## JOB
Return every line of the entries below with no changes.

## RAW RECORDS
↓↓↓
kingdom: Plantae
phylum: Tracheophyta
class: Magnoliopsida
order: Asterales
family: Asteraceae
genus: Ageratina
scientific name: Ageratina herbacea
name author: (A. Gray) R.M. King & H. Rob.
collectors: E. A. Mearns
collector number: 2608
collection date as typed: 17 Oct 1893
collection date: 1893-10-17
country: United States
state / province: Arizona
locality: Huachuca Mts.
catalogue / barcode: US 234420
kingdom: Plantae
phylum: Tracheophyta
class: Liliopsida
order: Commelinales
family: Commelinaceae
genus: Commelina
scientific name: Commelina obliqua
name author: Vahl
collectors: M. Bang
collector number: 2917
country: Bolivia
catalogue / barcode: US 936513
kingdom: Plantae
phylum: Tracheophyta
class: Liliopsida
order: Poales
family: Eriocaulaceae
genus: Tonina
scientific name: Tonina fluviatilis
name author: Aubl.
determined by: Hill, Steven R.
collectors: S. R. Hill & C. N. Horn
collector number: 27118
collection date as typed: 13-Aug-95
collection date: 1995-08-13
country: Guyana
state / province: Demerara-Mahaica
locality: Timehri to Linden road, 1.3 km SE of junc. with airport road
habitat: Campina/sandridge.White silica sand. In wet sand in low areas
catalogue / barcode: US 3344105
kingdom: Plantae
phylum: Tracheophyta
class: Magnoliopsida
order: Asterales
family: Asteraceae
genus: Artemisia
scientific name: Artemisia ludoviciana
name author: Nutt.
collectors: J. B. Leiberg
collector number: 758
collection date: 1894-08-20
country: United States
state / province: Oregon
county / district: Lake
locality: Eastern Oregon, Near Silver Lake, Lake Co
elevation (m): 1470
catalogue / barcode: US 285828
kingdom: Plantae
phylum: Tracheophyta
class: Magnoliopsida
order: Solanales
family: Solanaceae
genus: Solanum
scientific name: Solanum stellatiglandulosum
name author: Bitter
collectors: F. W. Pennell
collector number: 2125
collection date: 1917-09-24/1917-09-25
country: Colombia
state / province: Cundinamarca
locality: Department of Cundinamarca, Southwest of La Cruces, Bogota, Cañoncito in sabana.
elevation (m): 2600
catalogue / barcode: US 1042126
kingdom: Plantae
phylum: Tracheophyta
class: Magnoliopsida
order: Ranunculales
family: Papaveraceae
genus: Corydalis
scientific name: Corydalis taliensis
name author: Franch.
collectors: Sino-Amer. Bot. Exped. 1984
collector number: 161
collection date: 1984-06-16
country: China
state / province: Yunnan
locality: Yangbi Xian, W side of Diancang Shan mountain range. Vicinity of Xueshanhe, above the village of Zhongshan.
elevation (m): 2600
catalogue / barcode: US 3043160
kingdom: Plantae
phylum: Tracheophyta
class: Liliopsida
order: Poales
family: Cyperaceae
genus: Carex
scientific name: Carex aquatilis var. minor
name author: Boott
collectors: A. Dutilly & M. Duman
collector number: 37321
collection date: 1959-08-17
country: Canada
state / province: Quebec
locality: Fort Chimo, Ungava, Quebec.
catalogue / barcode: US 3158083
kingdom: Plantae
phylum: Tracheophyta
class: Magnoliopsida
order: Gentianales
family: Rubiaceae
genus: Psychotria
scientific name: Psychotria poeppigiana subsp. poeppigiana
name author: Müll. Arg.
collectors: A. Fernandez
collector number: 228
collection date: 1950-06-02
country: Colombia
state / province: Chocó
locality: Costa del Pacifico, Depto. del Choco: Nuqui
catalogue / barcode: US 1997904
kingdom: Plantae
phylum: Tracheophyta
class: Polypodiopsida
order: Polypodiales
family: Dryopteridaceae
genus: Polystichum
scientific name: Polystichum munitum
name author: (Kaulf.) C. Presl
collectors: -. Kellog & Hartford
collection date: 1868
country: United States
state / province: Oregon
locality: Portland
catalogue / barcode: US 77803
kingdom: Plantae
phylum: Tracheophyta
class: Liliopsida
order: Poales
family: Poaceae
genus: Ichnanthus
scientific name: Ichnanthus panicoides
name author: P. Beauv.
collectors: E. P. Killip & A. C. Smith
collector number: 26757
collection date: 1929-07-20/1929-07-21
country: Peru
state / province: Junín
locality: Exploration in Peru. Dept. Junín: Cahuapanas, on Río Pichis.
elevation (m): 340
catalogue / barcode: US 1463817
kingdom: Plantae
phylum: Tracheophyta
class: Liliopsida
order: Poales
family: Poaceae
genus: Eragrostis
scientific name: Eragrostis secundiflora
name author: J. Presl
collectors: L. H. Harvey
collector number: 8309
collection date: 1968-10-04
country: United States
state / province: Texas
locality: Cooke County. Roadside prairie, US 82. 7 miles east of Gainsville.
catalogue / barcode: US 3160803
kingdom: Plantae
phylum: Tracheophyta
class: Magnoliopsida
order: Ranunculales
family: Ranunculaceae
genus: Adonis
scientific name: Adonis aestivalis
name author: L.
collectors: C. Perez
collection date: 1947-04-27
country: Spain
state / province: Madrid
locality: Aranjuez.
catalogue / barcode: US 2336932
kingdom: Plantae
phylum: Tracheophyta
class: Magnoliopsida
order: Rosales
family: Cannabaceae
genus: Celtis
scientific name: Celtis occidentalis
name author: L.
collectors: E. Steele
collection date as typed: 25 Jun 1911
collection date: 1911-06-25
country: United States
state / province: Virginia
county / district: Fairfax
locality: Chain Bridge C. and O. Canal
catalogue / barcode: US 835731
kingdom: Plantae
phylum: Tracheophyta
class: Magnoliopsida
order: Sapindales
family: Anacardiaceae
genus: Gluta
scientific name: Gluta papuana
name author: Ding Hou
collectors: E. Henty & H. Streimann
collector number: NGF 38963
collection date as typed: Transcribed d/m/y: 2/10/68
↑↑↑
## RIGHT ANSWER
kingdom: Plantae
phylum: Tracheophyta
class: Magnoliopsida
order: Asterales
family: Asteraceae
genus: Ageratina
scientific name: Ageratina herbacea
name author: (A. Gray) R.M. King & H. Rob.
collectors: E. A. Mearns
collector number: 2608
collection date as typed: 17 Oct 1893
collection date: 1893-10-17
country: United States
state / province: Arizona
locality: Huachuca Mts.
catalogue / barcode: US 234420
kingdom: Plantae
phylum: Tracheophyta
class: Liliopsida
order: Commelinales
family: Commelinaceae
genus: Commelina
scientific name: Commelina obliqua
name author: Vahl
collectors: M. Bang
collector number: 2917
country: Bolivia
catalogue / barcode: US 936513
kingdom: Plantae
phylum: Tracheophyta
class: Liliopsida
order: Poales
family: Eriocaulaceae
genus: Tonina
scientific name: Tonina fluviatilis
name author: Aubl.
determined by: Hill, Steven R.
collectors: S. R. Hill & C. N. Horn
collector number: 27118
collection date as typed: 13-Aug-95
collection date: 1995-08-13
country: Guyana
state / province: Demerara-Mahaica
locality: Timehri to Linden road, 1.3 km SE of junc. with airport road
habitat: Campina/sandridge.White silica sand. In wet sand in low areas
catalogue / barcode: US 3344105
kingdom: Plantae
phylum: Tracheophyta
class: Magnoliopsida
order: Asterales
family: Asteraceae
genus: Artemisia
scientific name: Artemisia ludoviciana
name author: Nutt.
collectors: J. B. Leiberg
collector number: 758
collection date: 1894-08-20
country: United States
state / province: Oregon
county / district: Lake
locality: Eastern Oregon, Near Silver Lake, Lake Co
elevation (m): 1470
catalogue / barcode: US 285828
kingdom: Plantae
phylum: Tracheophyta
class: Magnoliopsida
order: Solanales
family: Solanaceae
genus: Solanum
scientific name: Solanum stellatiglandulosum
name author: Bitter
collectors: F. W. Pennell
collector number: 2125
collection date: 1917-09-24/1917-09-25
country: Colombia
state / province: Cundinamarca
locality: Department of Cundinamarca, Southwest of La Cruces, Bogota, Cañoncito in sabana.
elevation (m): 2600
catalogue / barcode: US 1042126
kingdom: Plantae
phylum: Tracheophyta
class: Magnoliopsida
order: Ranunculales
family: Papaveraceae
genus: Corydalis
scientific name: Corydalis taliensis
name author: Franch.
collectors: Sino-Amer. Bot. Exped. 1984
collector number: 161
collection date: 1984-06-16
country: China
state / province: Yunnan
locality: Yangbi Xian, W side of Diancang Shan mountain range. Vicinity of Xueshanhe, above the village of Zhongshan.
elevation (m): 2600
catalogue / barcode: US 3043160
kingdom: Plantae
phylum: Tracheophyta
class: Liliopsida
order: Poales
family: Cyperaceae
genus: Carex
scientific name: Carex aquatilis var. minor
name author: Boott
collectors: A. Dutilly & M. Duman
collector number: 37321
collection date: 1959-08-17
country: Canada
state / province: Quebec
locality: Fort Chimo, Ungava, Quebec.
catalogue / barcode: US 3158083
kingdom: Plantae
phylum: Tracheophyta
class: Magnoliopsida
order: Gentianales
family: Rubiaceae
genus: Psychotria
scientific name: Psychotria poeppigiana subsp. poeppigiana
name author: Müll. Arg.
collectors: A. Fernandez
collector number: 228
collection date: 1950-06-02
country: Colombia
state / province: Chocó
locality: Costa del Pacifico, Depto. del Choco: Nuqui
catalogue / barcode: US 1997904
kingdom: Plantae
phylum: Tracheophyta
class: Polypodiopsida
order: Polypodiales
family: Dryopteridaceae
genus: Polystichum
scientific name: Polystichum munitum
name author: (Kaulf.) C. Presl
collectors: -. Kellog & Hartford
collection date: 1868
country: United States
state / province: Oregon
locality: Portland
catalogue / barcode: US 77803
kingdom: Plantae
phylum: Tracheophyta
class: Liliopsida
order: Poales
family: Poaceae
genus: Ichnanthus
scientific name: Ichnanthus panicoides
name author: P. Beauv.
collectors: E. P. Killip & A. C. Smith
collector number: 26757
collection date: 1929-07-20/1929-07-21
country: Peru
state / province: Junín
locality: Exploration in Peru. Dept. Junín: Cahuapanas, on Río Pichis.
elevation (m): 340
catalogue / barcode: US 1463817
kingdom: Plantae
phylum: Tracheophyta
class: Liliopsida
order: Poales
family: Poaceae
genus: Eragrostis
scientific name: Eragrostis secundiflora
name author: J. Presl
collectors: L. H. Harvey
collector number: 8309
collection date: 1968-10-04
country: United States
state / province: Texas
locality: Cooke County. Roadside prairie, US 82. 7 miles east of Gainsville.
catalogue / barcode: US 3160803
kingdom: Plantae
phylum: Tracheophyta
class: Magnoliopsida
order: Ranunculales
family: Ranunculaceae
genus: Adonis
scientific name: Adonis aestivalis
name author: L.
collectors: C. Perez
collection date: 1947-04-27
country: Spain
state / province: Madrid
locality: Aranjuez.
catalogue / barcode: US 2336932
kingdom: Plantae
phylum: Tracheophyta
class: Magnoliopsida
order: Rosales
family: Cannabaceae
genus: Celtis
scientific name: Celtis occidentalis
name author: L.
collectors: E. Steele
collection date as typed: 25 Jun 1911
collection date: 1911-06-25
country: United States
state / province: Virginia
county / district: Fairfax
locality: Chain Bridge C. and O. Canal
catalogue / barcode: US 835731
kingdom: Plantae
phylum: Tracheophyta
class: Magnoliopsida
order: Sapindales
family: Anacardiaceae
genus: Gluta
scientific name: Gluta papuana
name author: Ding Hou
collectors: E. Henty & H. Streimann
collector number: NGF 38963
collection date as typed: Transcribed d/m/y: 2/10/68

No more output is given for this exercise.